_WORK ITEM_: Please pick up the passage below on Lance Stroll's 2017 rookie Formula 1 season and carry it on after its last sentence.

_PAGE EXTRACT_:
Lance Stroll’s arrival in Formula 1 at the start of the 2017 was a far from smooth one despite a significant private testing program being undertaken in the months leading up to his grand prix debut.

Even with older hand Felipe Massa at Williams, Stroll looked uneasy behind the wheel of the FW40 car through the opening run of races as he failed to reach the checkered flag in any of his first three starts.

The Canadian was left deflated after his first decent effort in Bahrain was cut short after a clash with Carlos Sainz Jr., calling it his “rock bottom” moment – but things would turn around on home soil.

Stroll produced a stunning fight through the field to take an excellent P9 in Canada, proving his talent seen in Formula 3 the previous year and shushing many of his critics.

Better would follow two weeks later in Baku when Stroll became the youngest rookie in F1 history to score a podium, dodging a crazy race to finish third. It would have been second had he not lost a drag race against Valtteri Bottas to the line.

_DATA UNDER STUDY_:
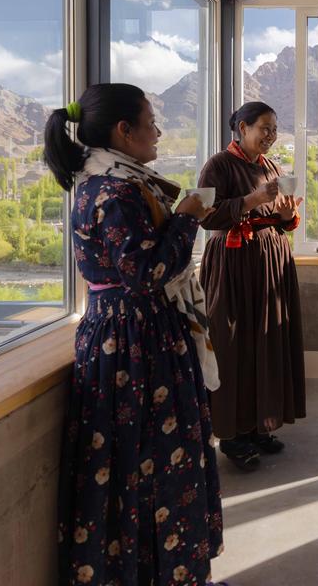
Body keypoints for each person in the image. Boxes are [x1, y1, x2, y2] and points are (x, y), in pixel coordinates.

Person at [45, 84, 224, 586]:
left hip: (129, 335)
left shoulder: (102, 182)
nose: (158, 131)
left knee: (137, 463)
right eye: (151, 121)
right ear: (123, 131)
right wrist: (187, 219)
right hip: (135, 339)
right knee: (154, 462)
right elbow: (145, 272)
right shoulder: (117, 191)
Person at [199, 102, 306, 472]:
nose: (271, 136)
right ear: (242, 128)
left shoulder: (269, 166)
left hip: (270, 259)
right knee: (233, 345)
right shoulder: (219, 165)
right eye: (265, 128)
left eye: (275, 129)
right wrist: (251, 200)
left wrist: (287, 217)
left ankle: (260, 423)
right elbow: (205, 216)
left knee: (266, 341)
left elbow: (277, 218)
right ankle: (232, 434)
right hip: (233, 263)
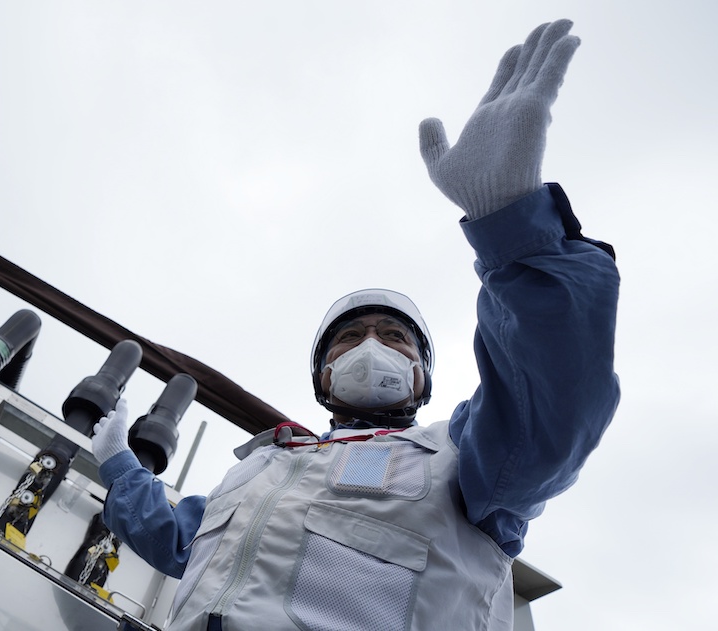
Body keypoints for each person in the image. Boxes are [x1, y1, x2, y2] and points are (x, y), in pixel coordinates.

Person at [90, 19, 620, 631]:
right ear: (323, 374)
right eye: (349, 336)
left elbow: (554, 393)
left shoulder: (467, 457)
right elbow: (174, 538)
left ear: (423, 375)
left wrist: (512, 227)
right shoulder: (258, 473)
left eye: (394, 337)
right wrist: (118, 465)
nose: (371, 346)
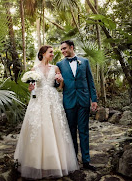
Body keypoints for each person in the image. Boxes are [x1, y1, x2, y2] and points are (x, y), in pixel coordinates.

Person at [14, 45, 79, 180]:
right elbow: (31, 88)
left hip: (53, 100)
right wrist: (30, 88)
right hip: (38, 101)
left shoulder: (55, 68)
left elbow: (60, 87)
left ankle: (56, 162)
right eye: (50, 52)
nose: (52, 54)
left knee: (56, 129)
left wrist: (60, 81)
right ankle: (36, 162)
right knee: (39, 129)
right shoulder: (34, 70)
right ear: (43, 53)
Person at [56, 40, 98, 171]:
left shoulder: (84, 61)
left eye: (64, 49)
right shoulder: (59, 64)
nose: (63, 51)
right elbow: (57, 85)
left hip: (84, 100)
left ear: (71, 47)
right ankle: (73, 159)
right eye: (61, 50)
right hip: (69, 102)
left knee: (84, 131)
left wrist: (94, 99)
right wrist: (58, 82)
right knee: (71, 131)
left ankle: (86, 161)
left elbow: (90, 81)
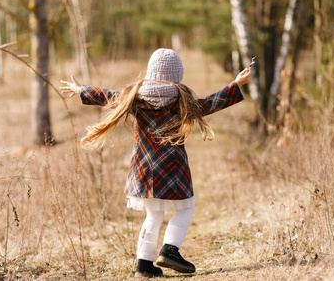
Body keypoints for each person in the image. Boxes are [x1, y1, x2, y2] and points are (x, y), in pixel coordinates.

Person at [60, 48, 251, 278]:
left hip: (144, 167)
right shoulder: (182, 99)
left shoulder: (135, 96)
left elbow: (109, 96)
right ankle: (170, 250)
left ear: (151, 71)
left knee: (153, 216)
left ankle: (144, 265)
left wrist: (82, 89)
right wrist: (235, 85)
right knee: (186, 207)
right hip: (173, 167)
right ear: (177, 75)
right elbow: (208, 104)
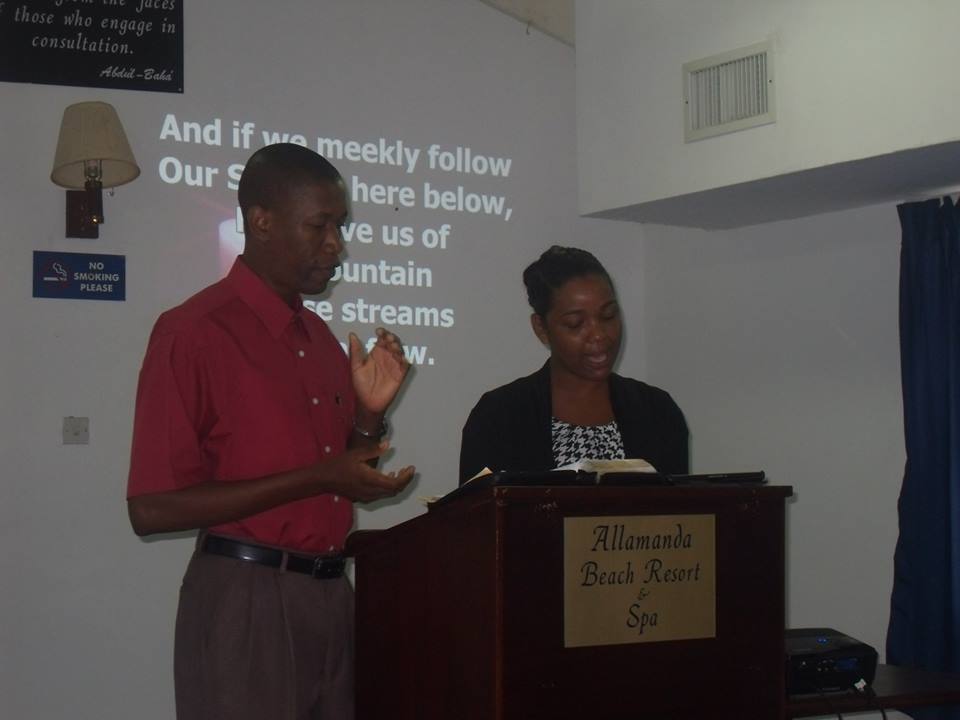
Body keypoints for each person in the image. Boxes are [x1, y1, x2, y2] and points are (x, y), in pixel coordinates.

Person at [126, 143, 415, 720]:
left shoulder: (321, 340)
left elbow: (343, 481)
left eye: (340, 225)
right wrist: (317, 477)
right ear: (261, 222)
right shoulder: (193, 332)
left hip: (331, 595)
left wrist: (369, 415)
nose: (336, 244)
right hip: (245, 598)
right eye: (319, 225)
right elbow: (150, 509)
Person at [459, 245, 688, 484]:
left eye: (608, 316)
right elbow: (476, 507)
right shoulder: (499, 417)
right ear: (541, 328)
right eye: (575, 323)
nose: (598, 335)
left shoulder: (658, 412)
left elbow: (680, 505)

_RESPONSE BELOW_:
Stroll’s form then fluctuated greatly. He was sublime on occasion, the best examples being Monza, when he started a remarkable P2 on the grid and ended as the top midfielder in P7, or Mexico where he took a brilliant sixth.

But there were too many weekends he was a little anonymous. Sure, Williams didn’t have the best car this year, but perhaps a little better was expected from Stroll.

2018 will be an even bigger challenge as he looks to the lead the team when a new teammate arrives – and at only 19, it is a lot to handle. Nevertheless, there are positive signs to be found; you just need to look for them a little.

Season High: Taking a shock podium in Baku after dodging chaos in front.

Season Low: A poor opening two races in Australia and China.